The Consolidated Omnibus Budget Reconciliation Act (COBRA) allows employees to continue their employer-sponsored health insurance if they voluntarily leave their job or are laid off or fired. But COBRA coverage is quickly losing favor. They are expensive, especially compared to short term plans.
A customer survey conducted by Pivot Health, a health insurance company, reveals that 75 percent of employees who lost their coverage did not choose COBRA because of cost. When an employee chooses COBRA they must pay the entire premium (both the employer’s and the employee’s cost) plus a two percent administration fee.
Thus, only 25 percent of those surveyed elected COBRA coverage. However, the survey also found that 46 percent of those surveyed selected a short-term plan.
A short-term plan is low-cost and low-coverage. It generally covers the services and treatments related to unexpected illness and injury, such as outpatient visits to the doctor, emergency room visits, hospital stays, surgeries, and related x-rays and laboratory services.

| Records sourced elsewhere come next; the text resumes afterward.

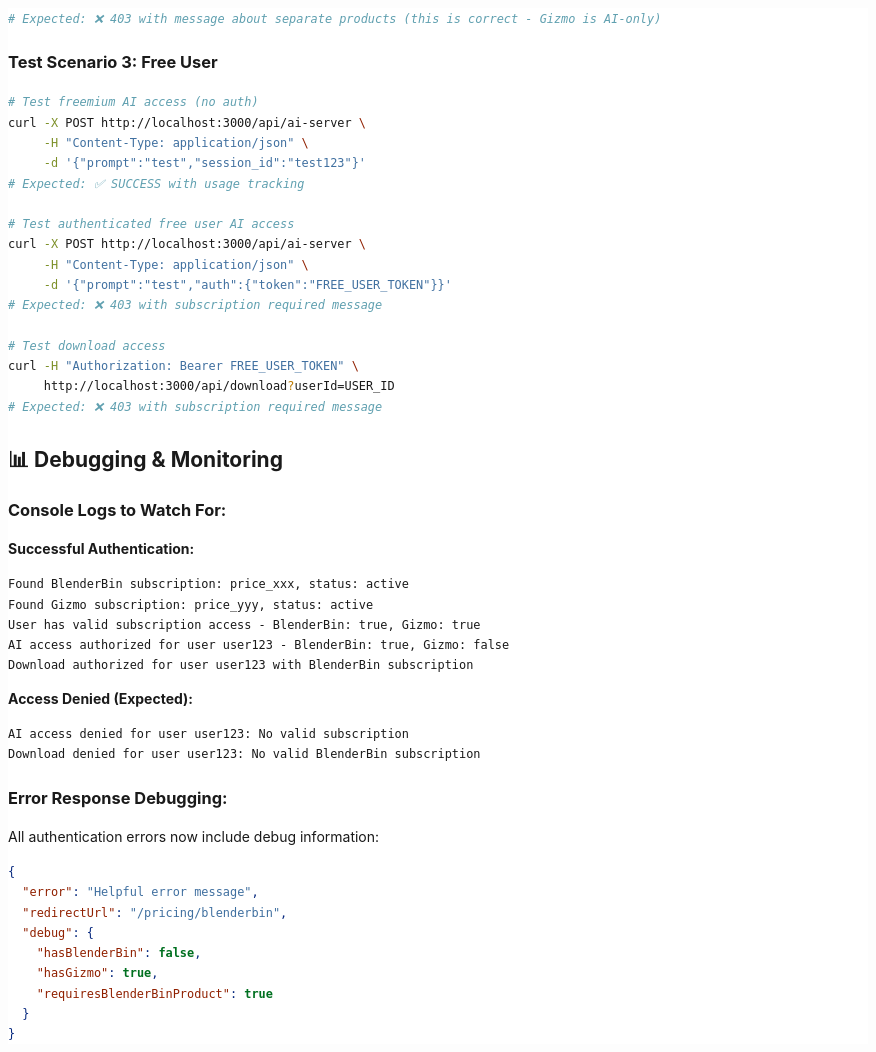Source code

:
 ```bash
# Expected: ❌ 403 with message about separate products (this is correct - Gizmo is AI-only)
```

### **Test Scenario 3: Free User**
```bash
# Test freemium AI access (no auth)
curl -X POST http://localhost:3000/api/ai-server \
     -H "Content-Type: application/json" \
     -d '{"prompt":"test","session_id":"test123"}'
# Expected: ✅ SUCCESS with usage tracking

# Test authenticated free user AI access
curl -X POST http://localhost:3000/api/ai-server \
     -H "Content-Type: application/json" \
     -d '{"prompt":"test","auth":{"token":"FREE_USER_TOKEN"}}'
# Expected: ❌ 403 with subscription required message

# Test download access
curl -H "Authorization: Bearer FREE_USER_TOKEN" \
     http://localhost:3000/api/download?userId=USER_ID
# Expected: ❌ 403 with subscription required message
```

## 📊 **Debugging & Monitoring**

### **Console Logs to Watch For:**

**Successful Authentication:**
```
Found BlenderBin subscription: price_xxx, status: active
Found Gizmo subscription: price_yyy, status: active  
User has valid subscription access - BlenderBin: true, Gizmo: true
AI access authorized for user user123 - BlenderBin: true, Gizmo: false
Download authorized for user user123 with BlenderBin subscription
```

**Access Denied (Expected):**
```
AI access denied for user user123: No valid subscription
Download denied for user user123: No valid BlenderBin subscription
```

### **Error Response Debugging:**
All authentication errors now include debug information:
```json
{
  "error": "Helpful error message",
  "redirectUrl": "/pricing/blenderbin",
  "debug": {
    "hasBlenderBin": false,
    "hasGizmo": true,
    "requiresBlenderBinProduct": true
  }
}
```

It is not the same as a standard health insurance plan and is not considered health insurance under the ACA. Applicants can be denied coverage for pre-existing conditions. These plans usually are available for one to three years, and unlike standard plans, have no time limits.
Also, several states don’t allow the sale of short-term plans, including California, Hawaii, Massachusetts, New Jersey and New York. Unless they become self-employed, most people who purchase short term plans expect to be fully covered again when employed by an employer with an ACA approved health insurance plan.